I do not like the repetition that happens due to asks_ and bids_ being "mirror" of each other in the way they should be handled. This is mitigated somewhat by making use of helper lambda functions when the code is identical.

Top of the book handling

I feel like the CallbackOnTopOfBookChange is kind of a hack, even though it was very effective to solve the problem I had of:

  • I want to memorize the current top of the book
  • At the very end of my current operation, calculate the top of the book again
  • Then call the listener back to notify of a change if it happened.

I think there might be a smarter way to go about this. To (mis-)quote Blaise Pascal:

If I had more time, I would have made it shorter.

Complexity analysis

This will focus on the matching engine code, let's discard the complexity of the input pre-processing from this discussion.

Given the use of std::{multi_,}map types, the space analysis is pretty simple: linear with respect to the number of active orders. Empty books are not removed and would therefore also consume a small amount of space: I am not accounting for this in this analysis.

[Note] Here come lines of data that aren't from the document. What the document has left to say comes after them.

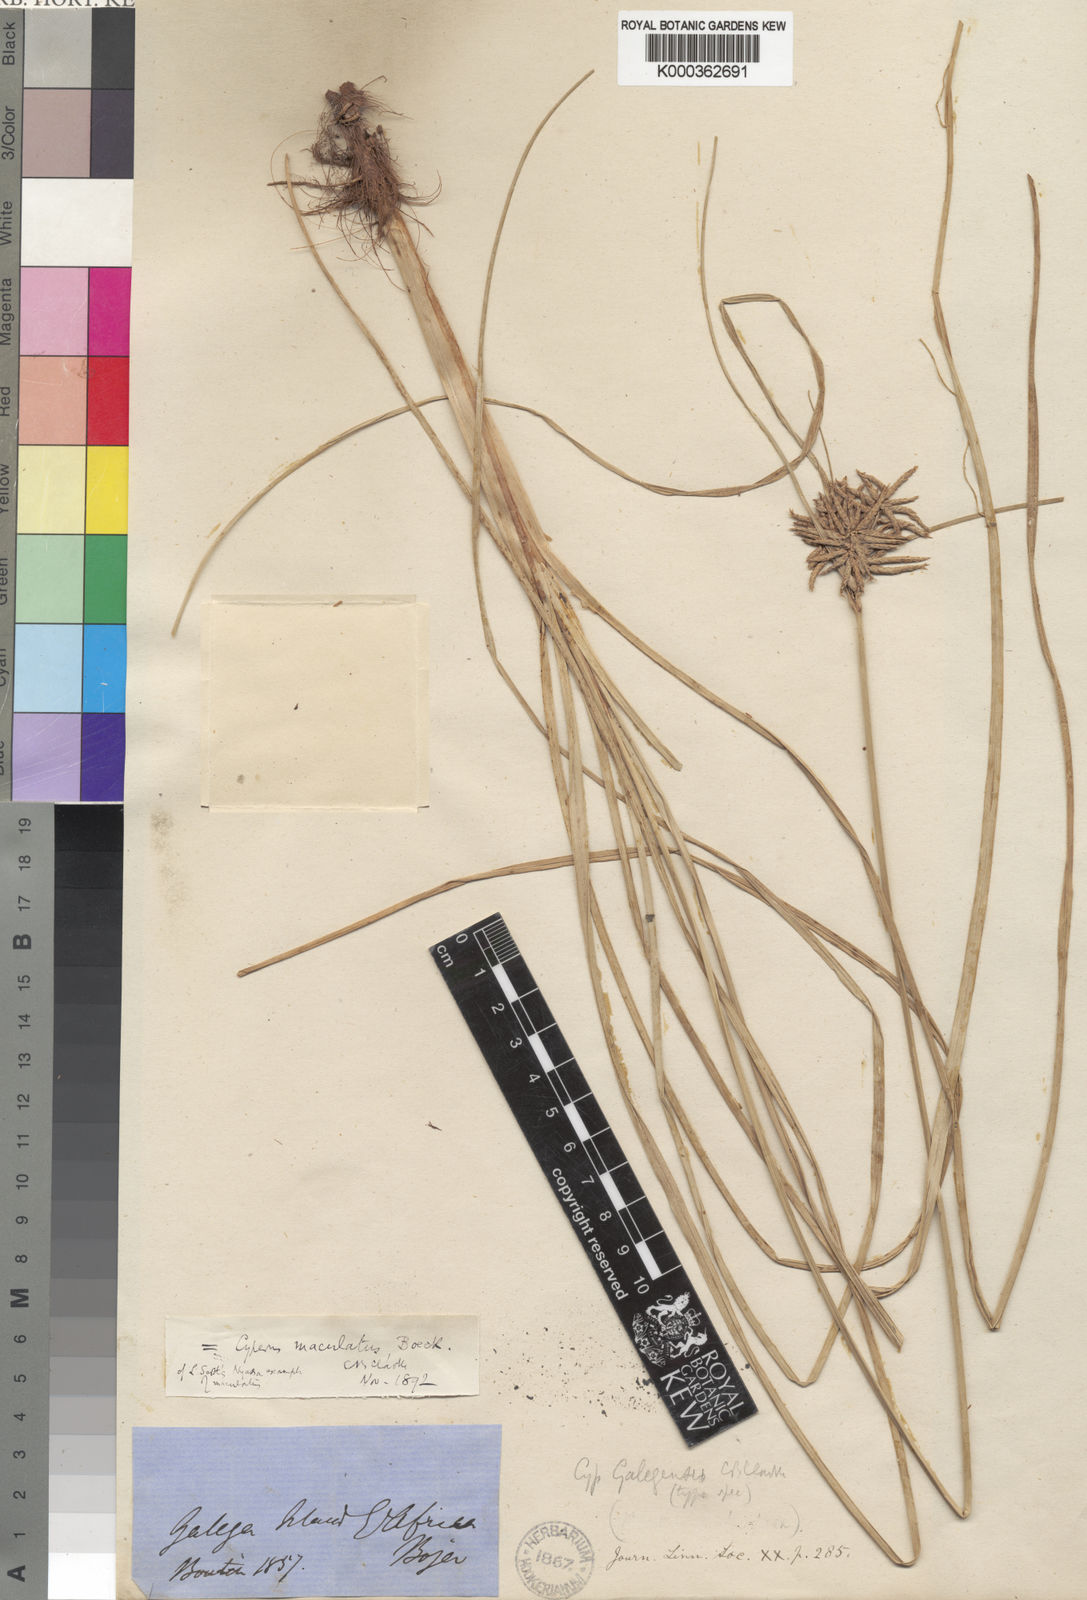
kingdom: Plantae
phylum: Tracheophyta
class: Liliopsida
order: Poales
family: Cyperaceae
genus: Cyperus
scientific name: Cyperus maculatus
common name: Maculated sedge
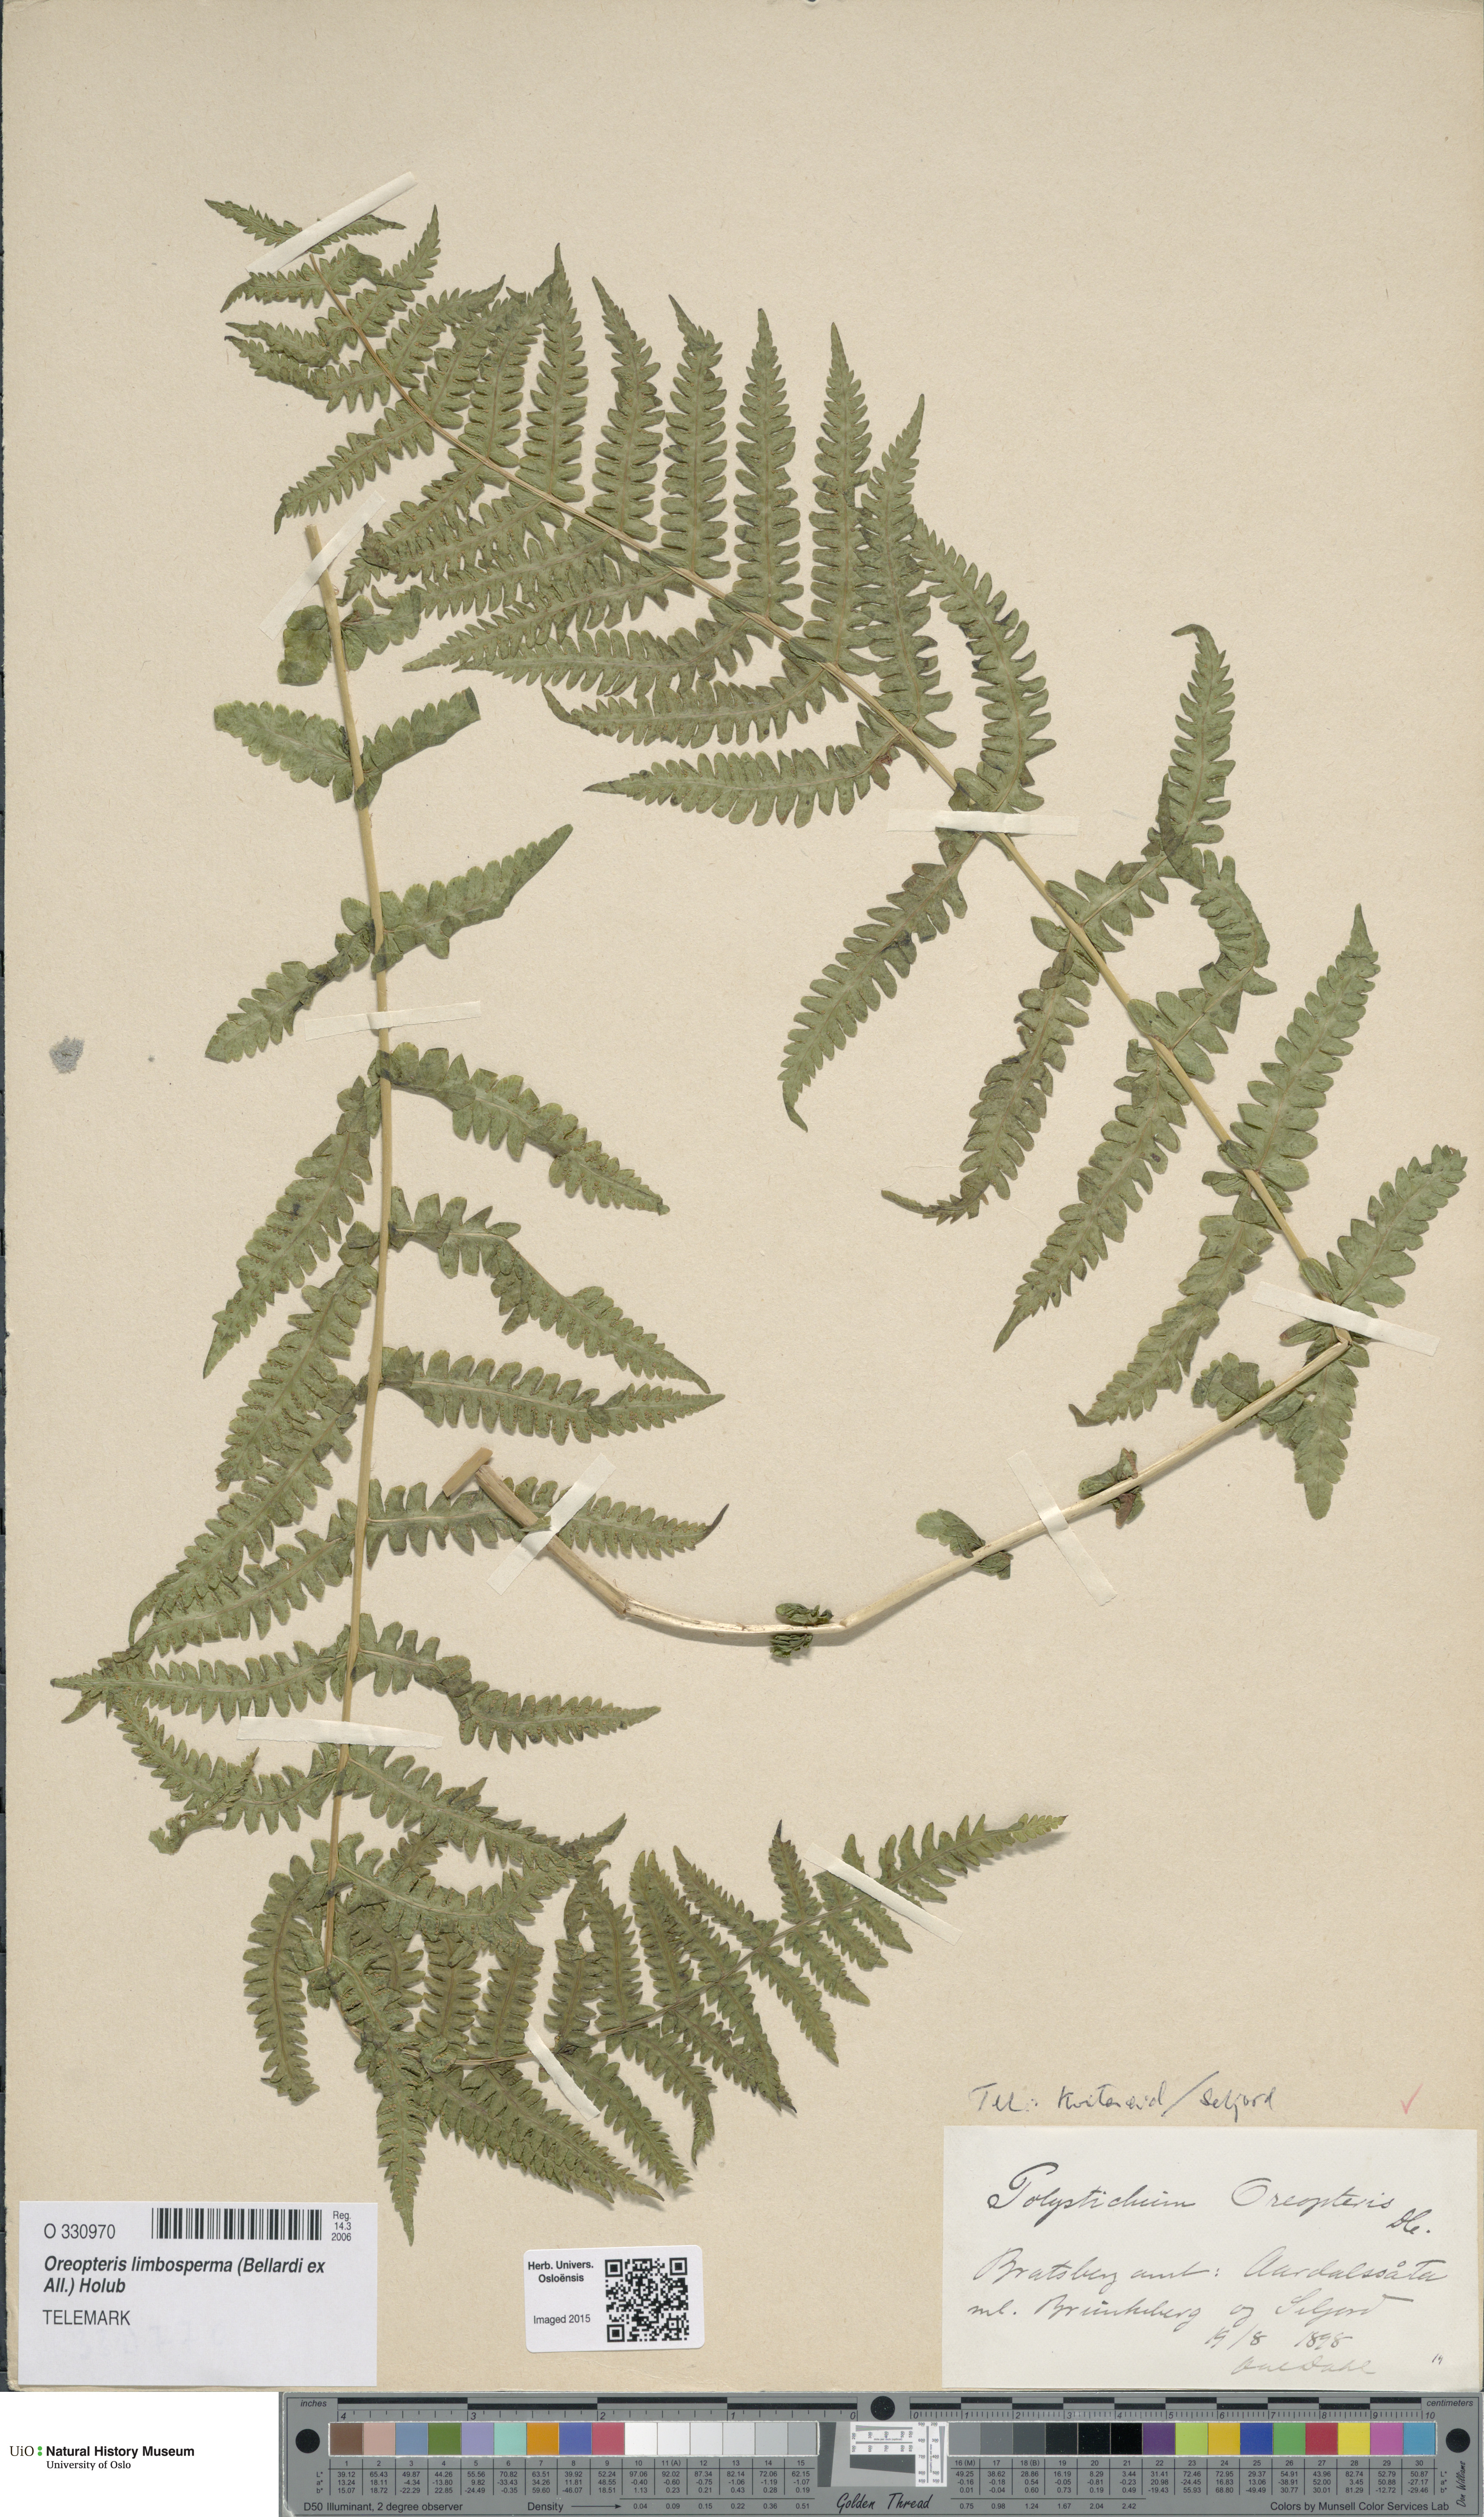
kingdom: Plantae
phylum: Tracheophyta
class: Polypodiopsida
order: Polypodiales
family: Thelypteridaceae
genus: Oreopteris
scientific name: Oreopteris limbosperma
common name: Lemon-scented fern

Let's focus on the time complexity.

Flush orders

The simplest to process, we just empty all the book information, in a time complexity linear in the number of active orders in the book.

Cancel order

The first version of this code would have a worst-case cost linear in the number of active orders in the book, simply iterating through each one in turn.

Thanks to a reverse-mapping, the cancel cost is now the following:

  • Lookup in cancel_reverse_info_: logarithmic with respect to the number of active orders across all instruments.
  • Lookup in bids_/asks_ for the book on a given Symbol: logarithmic with respect to the number of symbols.
  • Finding the bounds on the price range: logarithmic with respect to the number of orders in the given book.
  • Iterating through that range: linear with respect to the number of orders at the given price range.

Trade order

  • Lookup on bids_ and asks_ for the given symbol: logarithmic to the number of symbols.
  • Look for a cross of the book, ensure the book is not empty (constant time), and look at the first value in the book: logarithmic to the number of orders in the book
  • Inserting the order in the book: logarithmic to the number of orders in the book.
  • Inserting into cancel_reverse_info_ (for faster cancelling): logarithmic to the number of orders across all instruments.

Top-of-book handling

For both trade orders and cancel orders, the CallbackOnTopOfBookChange does the following:

  • Lookup on bids_ and asks_ for the given symbol: logarithmic to the number of symbols.
  • Check the size of the book (constant time) and look at the first order's price: logarithmic to the number of orders in the book.
  • Find the price range: logarithmic yet again.
  • Iterating on the range: linear to the number of orders at the given price.